#### Check your understanding
1. From the GTD passage, reproduce verbatim the portion starting at "The next step is to get" and ending at "lists, and projects.".
2. Decide whether each statement below agrees with the GTD passage, answering yes or no and quoting the deciding words: (a) AI should replace human judgment. (b) Meeting tools can miss tasks. (c) Next actions can be reviewed weekly.

#### Source extract
◇ ◇ ◇
3. Appropriate engagement

Now that you have everything out of your head and you have a mind like water, you are able to have appropriate engagement with the most meaningful work you could be doing in that moment and in every moment. You can review your next actions weekly.

Your next actions are a list, in sequence, of the smallest increments of effort needed to move your work forward. You get to decide exactly what you should be doing at any given moment based on your energy, time available, context, or priority. Once you break free from the guilt of not doing something, and from the anxiety and effort of trying to recall what you should remember to do, you will find yourself in stress-free productivity.

The GTD 5-step process

AI has amplified the pressure, distraction, and anxiety about what you are not researching or deploying. GTD’s 5-Step Process (capture, clarify, organize, reflect, and engage) creates a workflow that keeps the right work in view and prevents the rest from being forgotten. The key distinction is between decision support and decision making. AI can improve your ability to process options and information, but it should strengthen human judgment, not replace it.

Step 1: capture

Step one is capture. You need a way to pull everything into one system: what you want to do, delegate, or perhaps do someday. This is one of the best places to leverage current technology. Using apps, shortcuts, and automations, you can streamline much of your capture. Even so, AI still needs review. A notetaker can send action items to your system, but meeting tools still miss tasks, assign them incorrectly, or miss the true next action.

Step 2: clarify

The next step is to get clarity around your tasks. This is where decision support meets decision making. AI can help you evaluate options, but it cannot fully account for the context, risk, and consequence that shape your judgment in a specific situation. Client needs, process complexity, and sensitivity are not always obvious to a system. Because decision fatigue is real, AI can improve throughput by assisting with routine analysis, but the most important calls still require human discernment.

Step 3: organize

The next step is to organize. Once the structure is set, AI can automate much of this work. Clear rules make organizing lists and projects a natural fit for automation, though you will still want to review the results. This stage can save significant time by sorting next actions, calendar items, someday-maybe lists, waiting-for lists, and projects.

Steps 4: reflect

The reflect step is where GTD and a powerful companion framework converge. This is where intentionality and stress-free work move you forward; the exact work you are supposed to be doing in any given moment. Your system accommodates any change in priority without leaving anything behind: you decide what gets done and what is up next.

The Eisenhower Matrix is built on the same urgent-versus-important distinction that guided Eisenhower through the Allied invasion of Europe during WWII. It gives founders, CEOs, and executives a structured lens for exactly this moment: when you decide what gets your full engagement and what gets set aside without guilt. To see how the Eisenhower Matrix, GTD, and AI productivity tools combine into a decision architecture for growth-stage companies, this recent post on the You Need A CFO blog is worth a read.

Steps 5: engage

There’s nothing left now but to engage the actual work but now it’s freeing, creative and intentional. You can engage at your fullest capacity, where you can add the most value and leverage. To feel good about what you are not doing, you must have identified everything that you could possibly be doing. By time blocking your work of choice you have preemptively cleared the deck to add maximum value to all your work.

Final takeaway

The idea is simple: let AI handle the speed, volume, and options, but let GTD be the seasoned partner that helps you make the right calls and turns all that new power into real progress.
◇ ◇ ◇
#### Data supplied
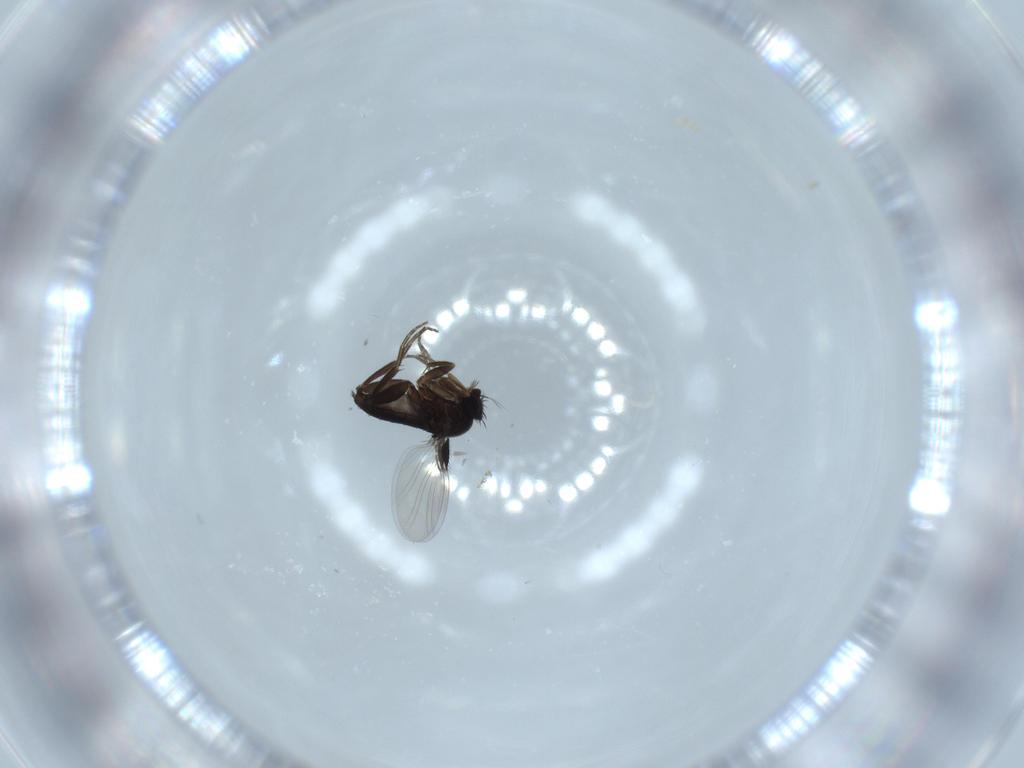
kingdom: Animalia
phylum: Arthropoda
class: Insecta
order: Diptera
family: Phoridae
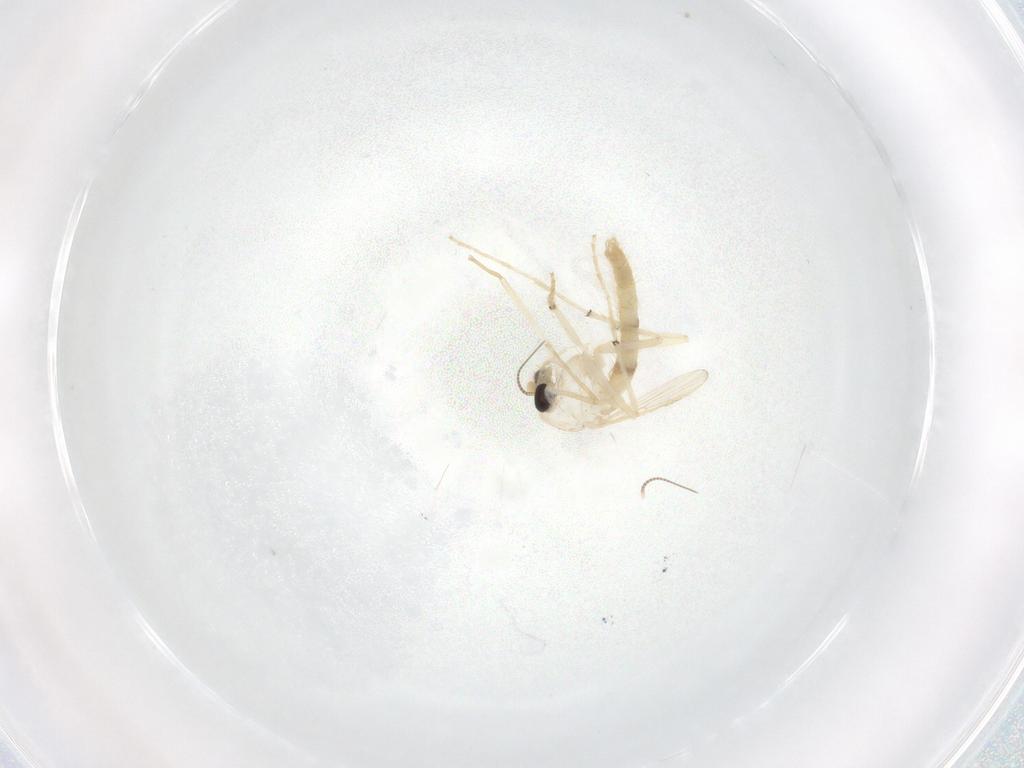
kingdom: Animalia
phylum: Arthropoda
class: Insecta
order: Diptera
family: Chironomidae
◇ ◇ ◇
#### Results of the tasks
1.
The next step is to get clarity around your tasks. This is where decision support meets decision making. AI can help you evaluate options, but it cannot fully account for the context, risk, and consequence that shape your judgment in a specific situation. Client needs, process complexity, and sensitivity are not always obvious to a system. Because decision fatigue is real, AI can improve throughput by assisting with routine analysis, but the most important calls still require human discernment.

Step 3: organize

The next step is to organize. Once the structure is set, AI can automate much of this work. Clear rules make organizing lists and projects a natural fit for automation, though you will still want to review the results. This stage can save significant time by sorting next actions, calendar items, someday-maybe lists, waiting-for lists, and projects.

2.
(a) No: "it should strengthen human judgment, not replace it."
(b) Yes: "meeting tools still miss tasks, assign them incorrectly, or miss the true next action."
(c) Yes: "You can review your next actions weekly."